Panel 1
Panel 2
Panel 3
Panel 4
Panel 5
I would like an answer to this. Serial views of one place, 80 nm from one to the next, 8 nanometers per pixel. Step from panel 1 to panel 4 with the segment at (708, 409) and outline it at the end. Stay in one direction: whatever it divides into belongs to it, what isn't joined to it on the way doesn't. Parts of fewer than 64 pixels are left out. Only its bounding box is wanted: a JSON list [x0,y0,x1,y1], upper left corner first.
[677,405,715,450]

━━━━━━━━

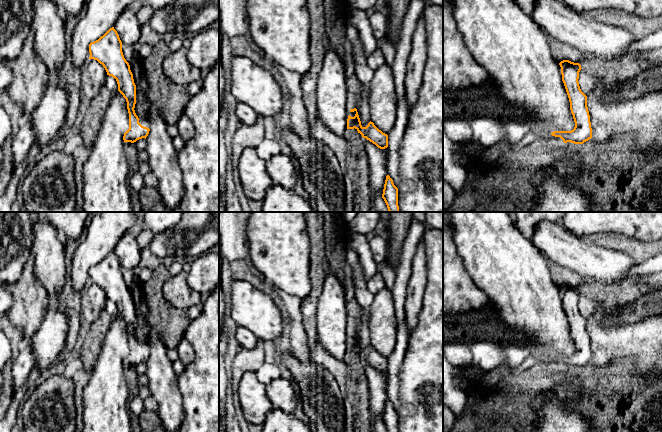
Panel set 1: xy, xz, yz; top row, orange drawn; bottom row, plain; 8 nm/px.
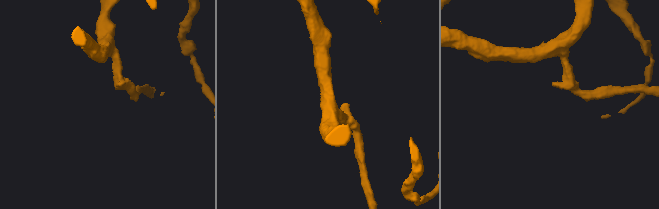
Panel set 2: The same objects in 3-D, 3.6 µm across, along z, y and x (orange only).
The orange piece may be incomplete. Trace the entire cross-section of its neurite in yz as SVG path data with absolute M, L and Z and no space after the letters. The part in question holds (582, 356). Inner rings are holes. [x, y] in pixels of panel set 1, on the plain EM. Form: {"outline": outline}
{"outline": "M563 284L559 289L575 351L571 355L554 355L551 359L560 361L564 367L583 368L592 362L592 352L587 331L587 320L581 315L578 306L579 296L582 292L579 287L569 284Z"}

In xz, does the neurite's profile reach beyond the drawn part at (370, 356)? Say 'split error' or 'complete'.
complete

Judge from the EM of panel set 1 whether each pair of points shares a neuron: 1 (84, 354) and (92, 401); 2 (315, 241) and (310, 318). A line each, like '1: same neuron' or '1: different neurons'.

━━━━━━━━

The problem — Each line of the material that contains "same" is to be counted, and only the total stated.

Task solution — 2